There is a tension control but no stitch length control. The top of the fabric looks just like a lock stitch while the bottom is a chain. Just a little toy machine that does one thing really well. I picked these up at thrift shops some years ago for a few dollars. They have been trusty companions in my sewing studio for many years.

Do you baste before you sew and like the idea of a stitch and pull basting stitch? Look around, these little machines are out there for reasonable prices. And you can always let your own little one sew right next to you and get hooked on the fabulous art of sewing.

Missing the manual for your little Sister? Download a copy here for free.

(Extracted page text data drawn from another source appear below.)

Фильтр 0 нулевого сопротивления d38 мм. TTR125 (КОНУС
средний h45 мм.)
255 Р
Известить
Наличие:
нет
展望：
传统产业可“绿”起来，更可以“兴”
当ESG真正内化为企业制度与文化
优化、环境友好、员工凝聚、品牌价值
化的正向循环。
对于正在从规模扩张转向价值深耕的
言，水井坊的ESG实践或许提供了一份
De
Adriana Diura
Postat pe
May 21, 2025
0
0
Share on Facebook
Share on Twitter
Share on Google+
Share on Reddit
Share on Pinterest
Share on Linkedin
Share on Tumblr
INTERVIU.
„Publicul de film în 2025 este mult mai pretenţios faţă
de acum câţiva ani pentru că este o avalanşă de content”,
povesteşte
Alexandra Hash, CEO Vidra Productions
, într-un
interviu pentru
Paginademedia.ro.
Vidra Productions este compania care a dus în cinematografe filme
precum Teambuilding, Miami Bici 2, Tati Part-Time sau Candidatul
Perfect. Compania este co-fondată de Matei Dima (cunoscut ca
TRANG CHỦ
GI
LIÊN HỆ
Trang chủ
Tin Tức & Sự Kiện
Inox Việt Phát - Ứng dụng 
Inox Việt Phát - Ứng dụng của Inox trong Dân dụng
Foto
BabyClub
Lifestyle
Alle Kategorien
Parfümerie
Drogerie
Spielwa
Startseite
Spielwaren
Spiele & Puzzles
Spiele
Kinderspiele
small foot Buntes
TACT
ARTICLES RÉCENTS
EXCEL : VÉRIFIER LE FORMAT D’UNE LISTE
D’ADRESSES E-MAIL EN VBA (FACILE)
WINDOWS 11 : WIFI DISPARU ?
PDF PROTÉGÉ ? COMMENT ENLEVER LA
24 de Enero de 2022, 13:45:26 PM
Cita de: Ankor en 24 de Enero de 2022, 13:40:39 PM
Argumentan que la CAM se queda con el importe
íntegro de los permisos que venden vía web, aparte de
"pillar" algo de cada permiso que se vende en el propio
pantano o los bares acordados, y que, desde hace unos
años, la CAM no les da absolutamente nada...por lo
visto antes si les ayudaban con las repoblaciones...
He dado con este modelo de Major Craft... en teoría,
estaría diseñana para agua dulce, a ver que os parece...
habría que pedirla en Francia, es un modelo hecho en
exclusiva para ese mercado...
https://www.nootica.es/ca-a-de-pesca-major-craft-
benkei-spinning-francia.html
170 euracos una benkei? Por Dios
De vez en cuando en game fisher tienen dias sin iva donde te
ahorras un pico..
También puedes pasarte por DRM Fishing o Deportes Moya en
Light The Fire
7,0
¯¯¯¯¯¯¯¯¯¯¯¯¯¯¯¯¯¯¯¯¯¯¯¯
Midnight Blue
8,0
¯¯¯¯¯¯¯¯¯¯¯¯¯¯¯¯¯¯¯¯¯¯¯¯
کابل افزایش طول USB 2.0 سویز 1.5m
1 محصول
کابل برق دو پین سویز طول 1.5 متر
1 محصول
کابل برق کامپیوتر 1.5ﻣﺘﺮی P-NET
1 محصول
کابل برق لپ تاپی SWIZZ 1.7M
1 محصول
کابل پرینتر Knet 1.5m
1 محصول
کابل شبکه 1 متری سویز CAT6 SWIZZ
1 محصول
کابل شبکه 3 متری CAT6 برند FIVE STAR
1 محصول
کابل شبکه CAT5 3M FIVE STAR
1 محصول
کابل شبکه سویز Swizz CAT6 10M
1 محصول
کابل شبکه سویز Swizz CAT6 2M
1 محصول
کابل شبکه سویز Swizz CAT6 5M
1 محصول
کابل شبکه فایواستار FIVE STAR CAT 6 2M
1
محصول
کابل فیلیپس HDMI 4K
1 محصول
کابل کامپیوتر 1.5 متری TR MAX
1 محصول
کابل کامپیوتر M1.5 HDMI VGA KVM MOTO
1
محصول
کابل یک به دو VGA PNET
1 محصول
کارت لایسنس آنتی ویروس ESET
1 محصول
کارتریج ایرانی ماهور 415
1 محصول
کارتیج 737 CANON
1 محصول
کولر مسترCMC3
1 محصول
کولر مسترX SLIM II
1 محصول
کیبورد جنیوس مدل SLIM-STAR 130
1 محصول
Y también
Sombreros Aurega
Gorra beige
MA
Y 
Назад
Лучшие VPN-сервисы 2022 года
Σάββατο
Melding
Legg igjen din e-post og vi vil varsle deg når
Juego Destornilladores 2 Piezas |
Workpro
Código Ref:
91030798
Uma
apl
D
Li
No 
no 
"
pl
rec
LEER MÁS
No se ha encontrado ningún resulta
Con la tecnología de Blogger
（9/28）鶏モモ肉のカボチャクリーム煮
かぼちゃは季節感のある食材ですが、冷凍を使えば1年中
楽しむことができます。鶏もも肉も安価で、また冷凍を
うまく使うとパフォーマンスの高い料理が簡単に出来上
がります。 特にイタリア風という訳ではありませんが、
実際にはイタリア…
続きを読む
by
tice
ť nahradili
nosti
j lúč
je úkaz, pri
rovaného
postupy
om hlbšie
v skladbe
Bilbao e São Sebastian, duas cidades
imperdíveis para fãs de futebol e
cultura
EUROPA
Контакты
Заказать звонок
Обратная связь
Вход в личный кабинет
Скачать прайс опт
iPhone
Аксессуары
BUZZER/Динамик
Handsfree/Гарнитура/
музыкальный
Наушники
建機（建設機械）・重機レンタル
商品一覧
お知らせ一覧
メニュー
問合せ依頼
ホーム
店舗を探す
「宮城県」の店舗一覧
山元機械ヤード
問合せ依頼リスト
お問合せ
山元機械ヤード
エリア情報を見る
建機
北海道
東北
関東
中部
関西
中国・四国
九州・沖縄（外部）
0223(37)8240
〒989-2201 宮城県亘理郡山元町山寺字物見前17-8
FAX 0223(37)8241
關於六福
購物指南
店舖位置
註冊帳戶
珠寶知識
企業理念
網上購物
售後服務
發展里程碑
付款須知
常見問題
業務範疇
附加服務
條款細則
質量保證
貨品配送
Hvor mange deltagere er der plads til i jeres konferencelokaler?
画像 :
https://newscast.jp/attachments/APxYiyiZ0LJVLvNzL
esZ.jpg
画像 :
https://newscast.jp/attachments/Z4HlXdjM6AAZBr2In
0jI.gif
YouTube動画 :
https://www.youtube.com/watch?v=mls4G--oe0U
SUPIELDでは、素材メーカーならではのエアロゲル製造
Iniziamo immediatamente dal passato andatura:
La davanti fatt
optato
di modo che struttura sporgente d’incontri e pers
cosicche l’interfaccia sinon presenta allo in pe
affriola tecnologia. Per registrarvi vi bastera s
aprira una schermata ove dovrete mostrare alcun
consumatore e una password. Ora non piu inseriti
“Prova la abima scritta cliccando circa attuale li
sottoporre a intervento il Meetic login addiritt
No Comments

Thursday, November 20, 2014

Chunky Yarn - Repurposing Waste Yarn by Plying


My mother dabbled at weaving for a brief period of time, as many often do. The term "Handwoven" conjures images of a quieter, more peaceful time when quality ruled the day. That imagery is not a fiction. Hand weaving is an art and hand woven textiles are precious. But weaving is a slow art and one that takes a good deal of planning and a lot of tedious work before you ever sit at your loom to actually weave. My mother skipped most of those early steps and because of her back problems I was called upon to warp her loom, a process that I found much more enjoyable than weaving. 

My mother has been gone for almost 9 years and hadn't done any weaving since 1995, when my father died and she moved into an apartment. So imagine my surprise and delight when I opened this tub of yarn and found hanks of wool right off the warping board but never woven. Why, I wondered. Well, like I said, weaving takes a lot of planning and my mother was not very good at envisioning the process from raw material to finished product. She chose yarn that was simply not strong enough to use as a warp. So there it sat.



The yarn she purchased is wool and the colors are beautiful. Such a shame it was never used. I have been a spinner for about 25 years, a process that to my mind is as meditative as it is productive. I decided to join the 16 yard lengths and then ply them into a chunky yarn for my sister who is just starting on her knitting journey (and loving it!). 


I began by separating the strands and tying them together and winding them into balls. There were warm and cools in the tub. I began with the cools - the blues and greys because I just like blue and grey more than pink and orange.


This process took a couple of days, working when my little grey tiger Saskia was sleeping to avoid excessive tangles from her irrepressible need to play. 


Then to dust off my Schacht wheel. I honestly had not spun anything since I spun paper for the collaborative paper wearable project with Julie McLaughlin that I mentioned HERE


I packed the balls of wound yarn into a small enough box to keep the tension tight as I pulled the strands. In hindsight I might have been wiser to have wound the strands directly onto spools but I was going to be plying 2 each of the blue and 3 of the grey and only have one spool holder with tension adjustment for 3 spools. So this box would have to do.



After the plying was complete I wound the yarn onto a niddy noddy, an amazing little tool that winds your yarn into a hank in one yard lengths. 


The hanks are secured with string woven between the strands and removed from the niddy noddy. The hanks are washed and hung to dry with weights to straighten out the crimping, a result of the twisting while plying.


The result was 10 full pull skeins of my mothers yarn being used to make Christmas hats and scarves for her grandchildren. I think she would be pleased.